- Problem to work on -
Continue the PySpark code section on filling NaN values, shown below, starting right after its last line.

- Source extract -
<<<<

4.2. Fill NaN values

In [0]:
# Replace all NaN value by this string "No data <name_column>" or ""
def fill_nan_value(df:DataFrame, fill_value="No data") -> DataFrame:
    for column in df.columns:
        try:                
            if df.filter(col(column).isNull() | isnan(col(column))).count() > 0:
    #           df = df.withColumn(column, col(column).fillna(fill_value + " " + column))
                df = df.fillna(fill_value + " " + column, subset=[column])
        except Exception as e:
            print(f'I can not check with function isnan this column {column}')
            logging.warning(f'I can not check with function isnan this column {column}', exc_info=True)
            df = df.fillna("", subset=[column])
            
    logging.info("function fill_nan_value done")

>>>>

- Records shown -
<<<<

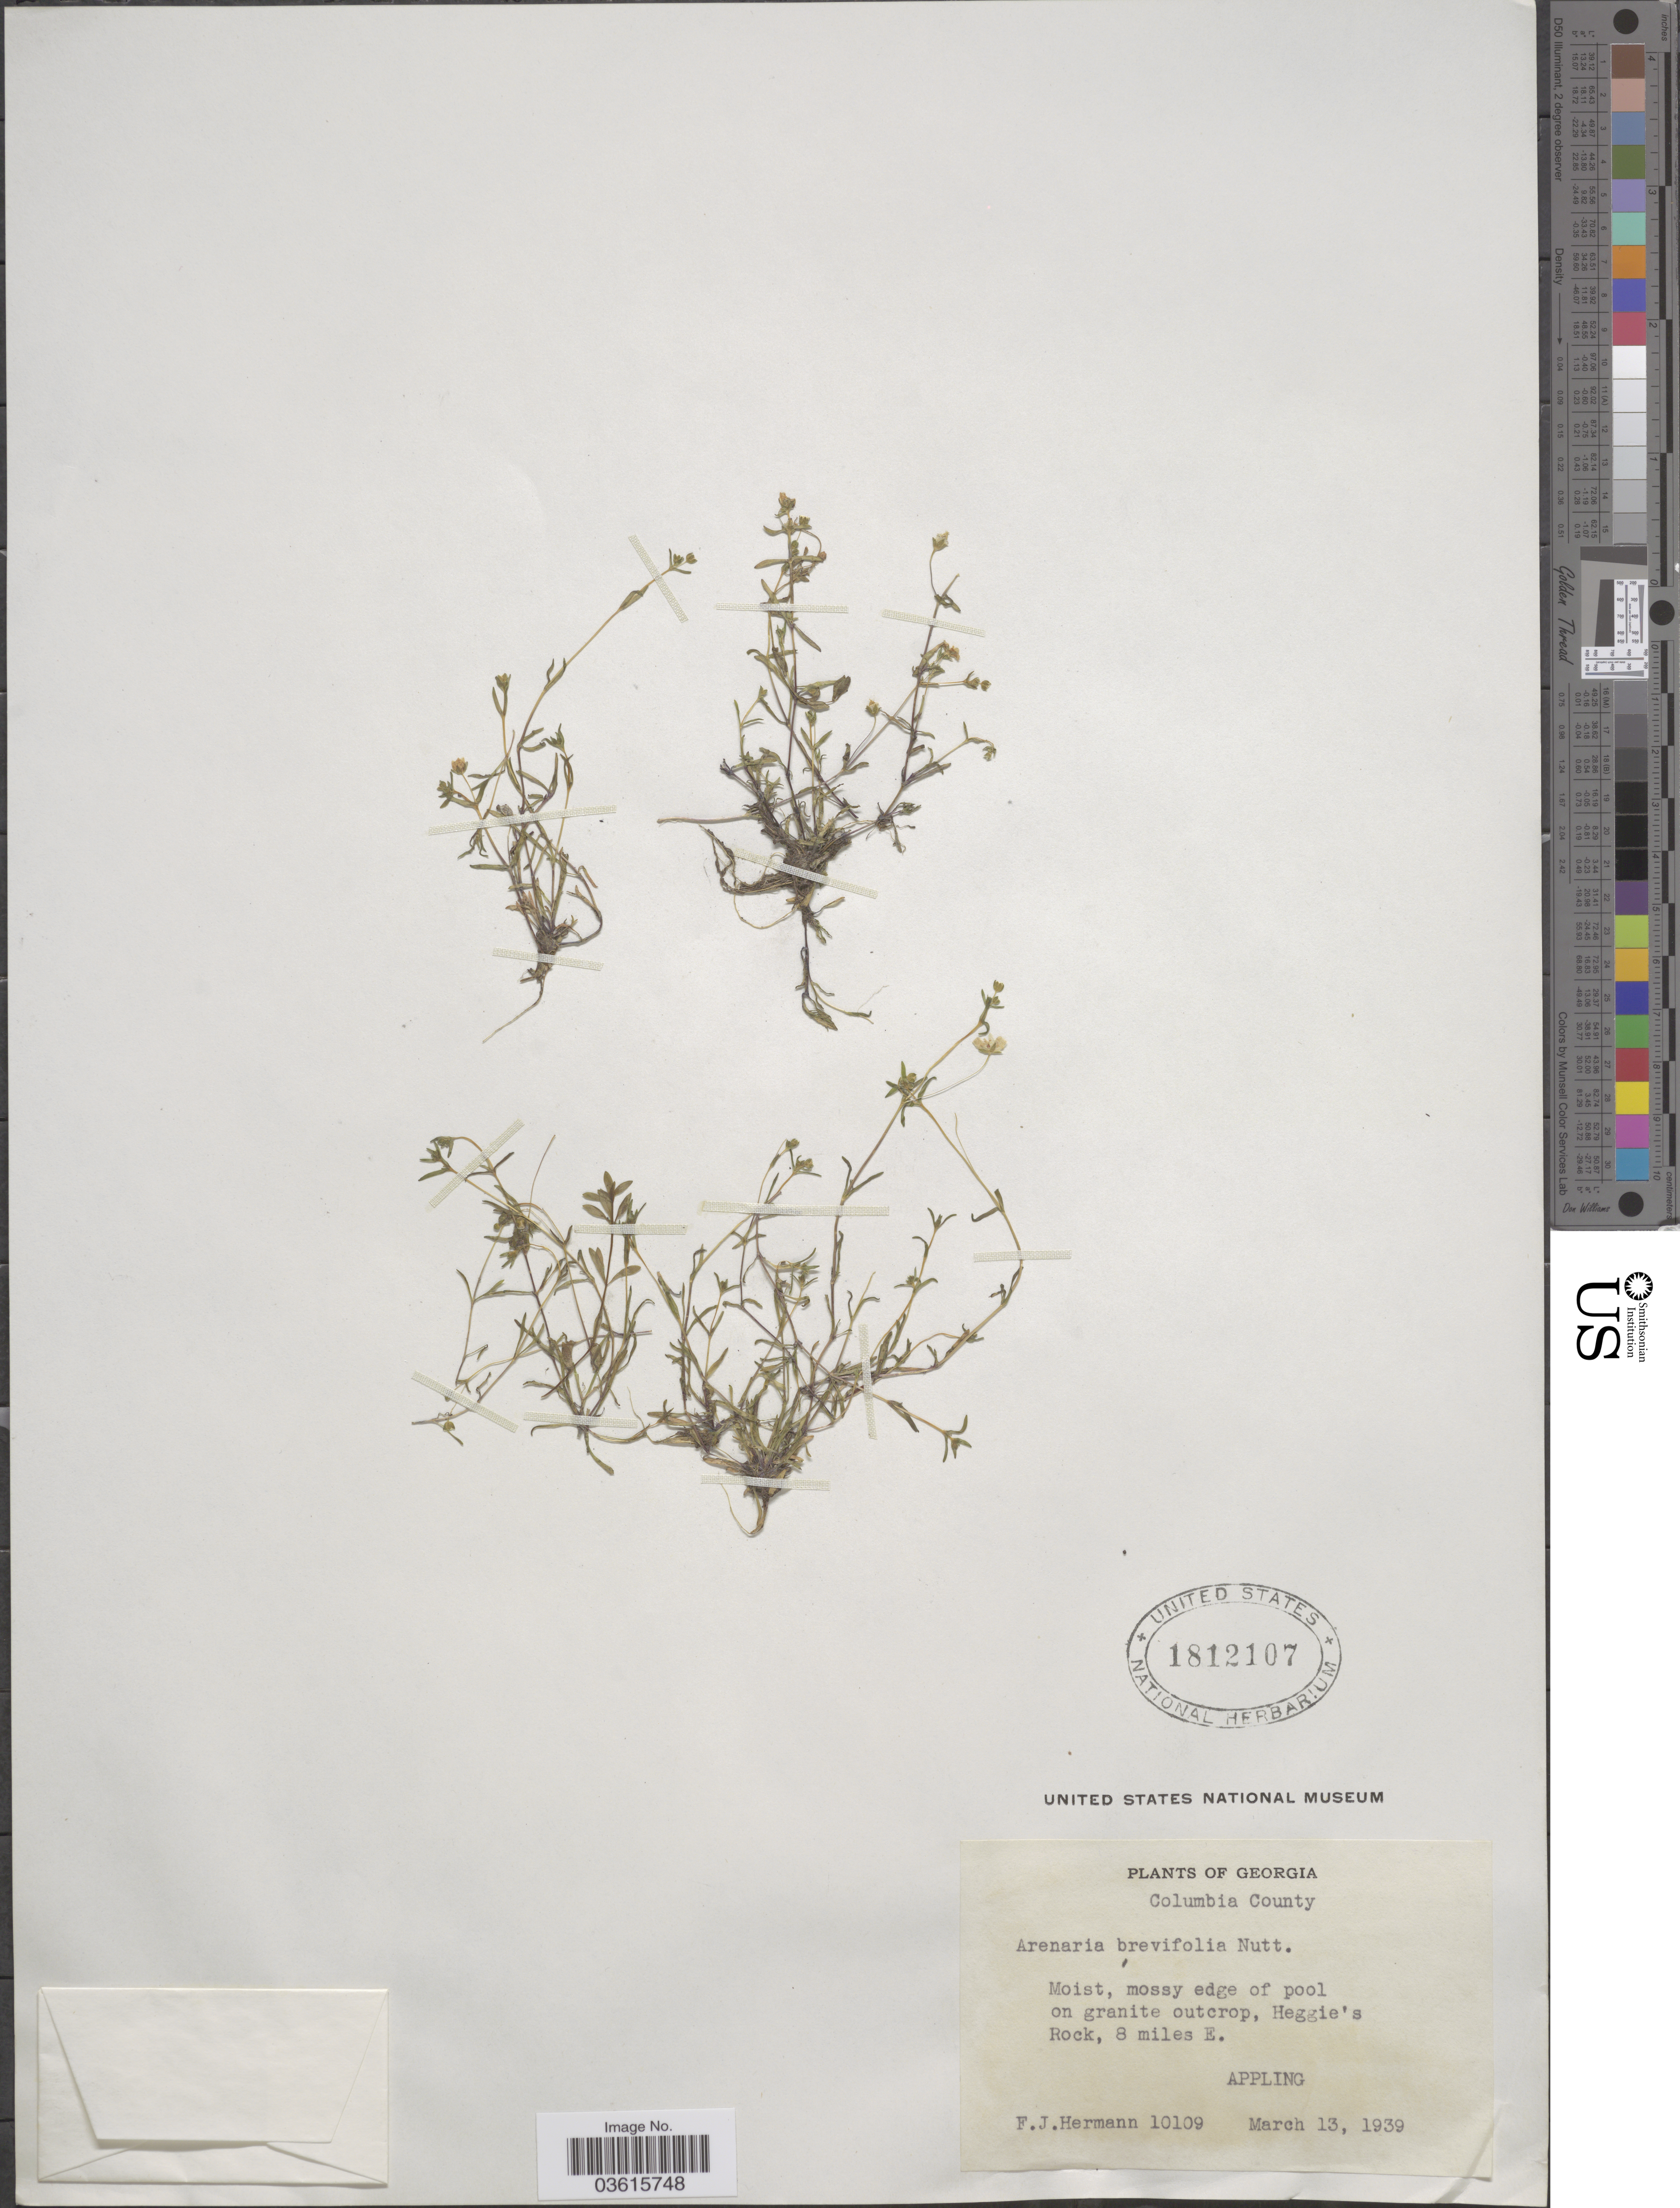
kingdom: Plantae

>>>>
<<<<

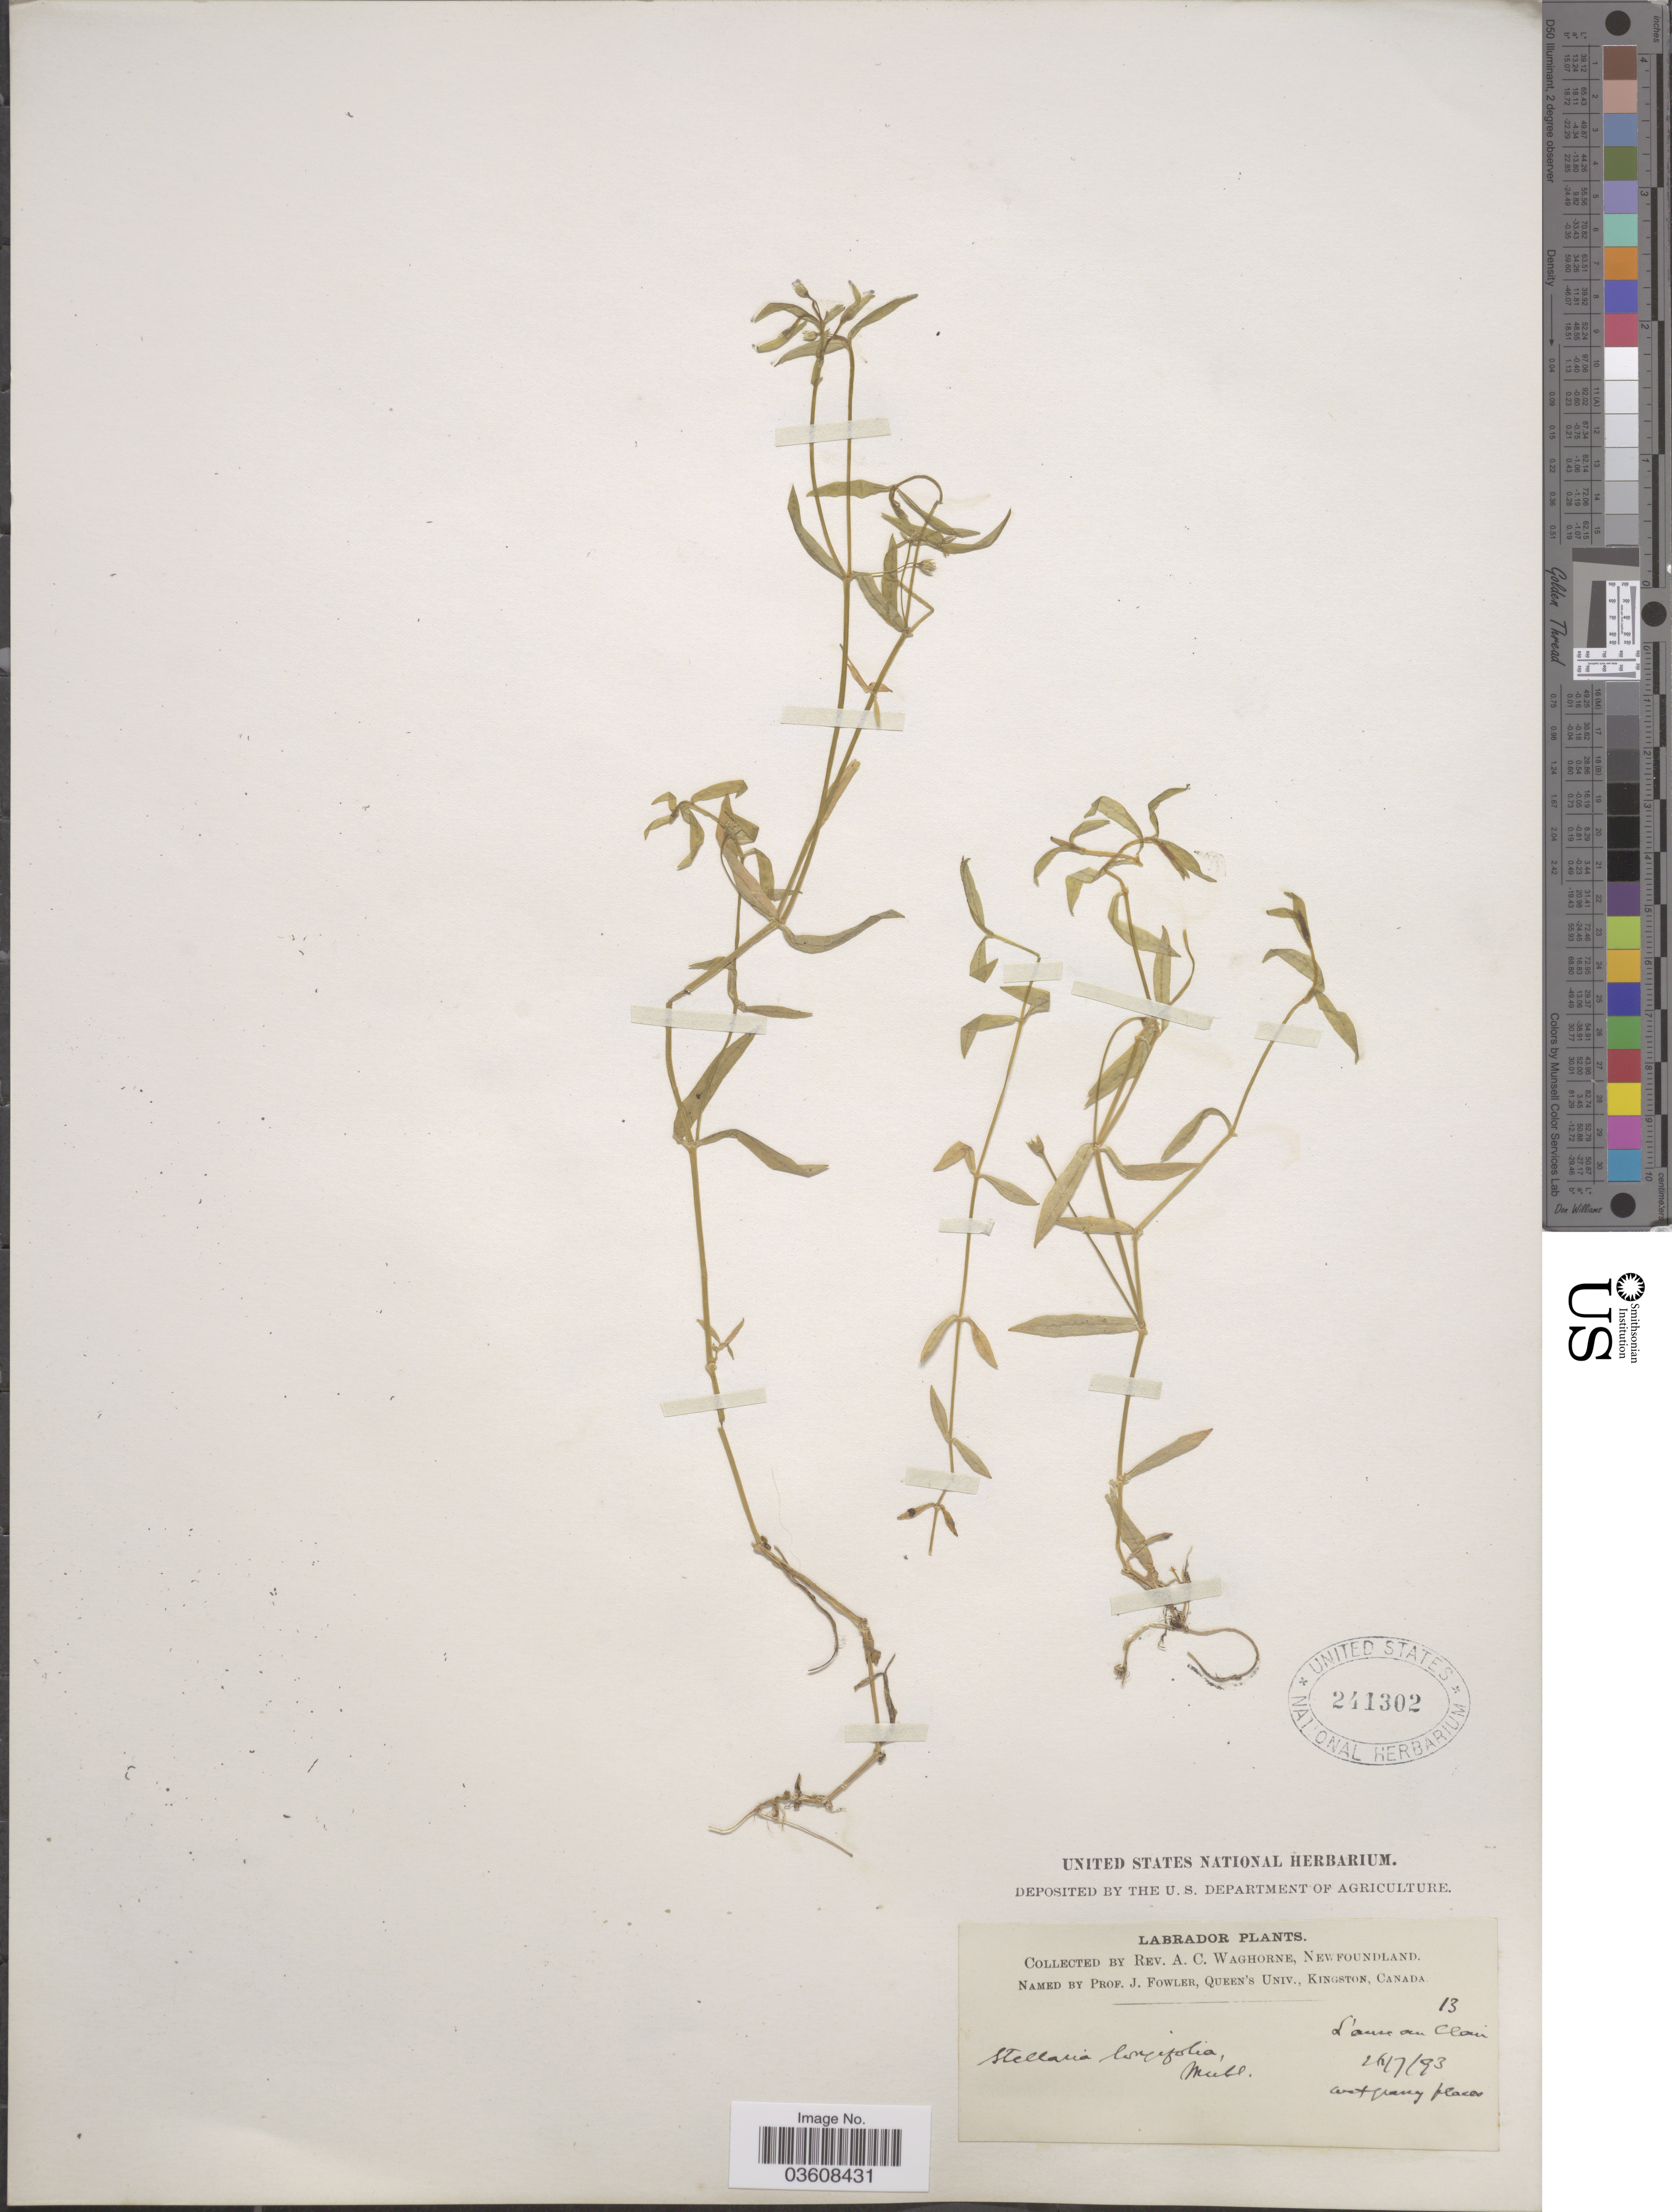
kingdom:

>>>>

- Output for this task -
    return df

4.3. Seperate column departure_timezone and arrival_timezone to continent and city

In [0]:
# function to split data columns departure_timezone and arrival_timezone to new column (departure, arrival)_continent and (departure, arrival)_city
def split_timezone(df:DataFrame) -> DataFrame:
#   retrieve in a list departure_timezone and arrival_timezone
    departure_timezone = df['departure_timezone']
    arrival_timezone = df['arrival_timezone']
    
#     split every column in two column (departure, arrival)_continent and (departure, arrival)_city
    df = df.withColumn("departure_continent", split(df["departure_timezone"], "/").getItem(0)) \
           .withColumn("departure_city", split(df["departure_timezone"], "/").getItem(1)) \
           .withColumn("arrival_continent", split(df["arrival_timezone"], "/").getItem(0)) \
           .withColumn("arrival_city", split(df["arrival_timezone"], "/").getItem(1))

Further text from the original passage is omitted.